WORK REQUIRED -
Print each of the following records line for line, without any change.

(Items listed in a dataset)

———

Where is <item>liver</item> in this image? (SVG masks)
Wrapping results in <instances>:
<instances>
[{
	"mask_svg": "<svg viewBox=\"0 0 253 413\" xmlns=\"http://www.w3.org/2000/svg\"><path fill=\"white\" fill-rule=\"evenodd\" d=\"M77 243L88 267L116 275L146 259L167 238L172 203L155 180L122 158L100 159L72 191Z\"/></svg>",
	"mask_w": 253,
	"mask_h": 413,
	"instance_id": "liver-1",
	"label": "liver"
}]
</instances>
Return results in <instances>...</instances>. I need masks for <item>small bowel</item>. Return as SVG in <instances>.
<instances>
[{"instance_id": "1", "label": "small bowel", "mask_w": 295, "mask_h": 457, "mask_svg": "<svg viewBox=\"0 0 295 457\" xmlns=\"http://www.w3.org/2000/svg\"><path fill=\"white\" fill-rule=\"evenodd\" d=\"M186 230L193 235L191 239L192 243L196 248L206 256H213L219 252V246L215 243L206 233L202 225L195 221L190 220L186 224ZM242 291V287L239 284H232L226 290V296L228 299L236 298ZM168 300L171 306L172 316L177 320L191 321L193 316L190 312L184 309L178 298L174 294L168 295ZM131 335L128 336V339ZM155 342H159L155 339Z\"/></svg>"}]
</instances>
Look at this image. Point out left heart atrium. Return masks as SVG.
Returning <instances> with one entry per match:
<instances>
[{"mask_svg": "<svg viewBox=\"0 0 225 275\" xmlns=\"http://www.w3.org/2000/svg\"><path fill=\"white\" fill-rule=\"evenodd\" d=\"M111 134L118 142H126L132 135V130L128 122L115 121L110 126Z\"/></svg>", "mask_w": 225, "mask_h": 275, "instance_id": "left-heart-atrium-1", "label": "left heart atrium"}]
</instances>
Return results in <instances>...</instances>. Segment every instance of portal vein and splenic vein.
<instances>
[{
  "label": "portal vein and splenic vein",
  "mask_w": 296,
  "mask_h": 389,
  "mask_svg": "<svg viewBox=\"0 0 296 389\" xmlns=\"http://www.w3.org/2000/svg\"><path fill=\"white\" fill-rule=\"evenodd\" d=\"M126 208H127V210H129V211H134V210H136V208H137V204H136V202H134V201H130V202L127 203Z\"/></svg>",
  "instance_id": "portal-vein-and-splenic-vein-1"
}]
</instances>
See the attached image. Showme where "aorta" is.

———

SOLUTION TO THE EXERCISE -
Where is <item>liver</item> in this image? (SVG masks)
Wrapping results in <instances>:
<instances>
[{
	"mask_svg": "<svg viewBox=\"0 0 253 413\" xmlns=\"http://www.w3.org/2000/svg\"><path fill=\"white\" fill-rule=\"evenodd\" d=\"M77 243L88 267L116 275L146 259L167 238L172 203L155 180L122 158L100 159L72 191Z\"/></svg>",
	"mask_w": 253,
	"mask_h": 413,
	"instance_id": "liver-1",
	"label": "liver"
}]
</instances>
Return results in <instances>...</instances>. I need masks for <item>small bowel</item>. Return as SVG in <instances>.
<instances>
[{"instance_id": "1", "label": "small bowel", "mask_w": 295, "mask_h": 457, "mask_svg": "<svg viewBox=\"0 0 295 457\" xmlns=\"http://www.w3.org/2000/svg\"><path fill=\"white\" fill-rule=\"evenodd\" d=\"M186 230L193 235L191 239L192 243L196 248L206 256H213L219 252V246L215 243L206 233L202 225L195 221L190 220L186 224ZM242 291V287L239 284H232L226 290V296L228 299L236 298ZM168 300L171 306L172 316L177 320L191 321L193 316L190 312L184 309L178 298L174 294L168 295ZM131 335L128 336V339ZM155 342H159L155 339Z\"/></svg>"}]
</instances>
Look at this image. Point out left heart atrium. Return masks as SVG.
Returning <instances> with one entry per match:
<instances>
[{"mask_svg": "<svg viewBox=\"0 0 225 275\" xmlns=\"http://www.w3.org/2000/svg\"><path fill=\"white\" fill-rule=\"evenodd\" d=\"M111 134L118 142H126L132 135V130L128 122L115 121L110 126Z\"/></svg>", "mask_w": 225, "mask_h": 275, "instance_id": "left-heart-atrium-1", "label": "left heart atrium"}]
</instances>
Return results in <instances>...</instances>. Segment every instance of portal vein and splenic vein.
<instances>
[{
  "label": "portal vein and splenic vein",
  "mask_w": 296,
  "mask_h": 389,
  "mask_svg": "<svg viewBox=\"0 0 296 389\" xmlns=\"http://www.w3.org/2000/svg\"><path fill=\"white\" fill-rule=\"evenodd\" d=\"M126 208H127V210H129V211H134V210H136V208H137V204H136V202H134V201H130V202L127 203Z\"/></svg>",
  "instance_id": "portal-vein-and-splenic-vein-1"
}]
</instances>
See the attached image. Showme where "aorta" is.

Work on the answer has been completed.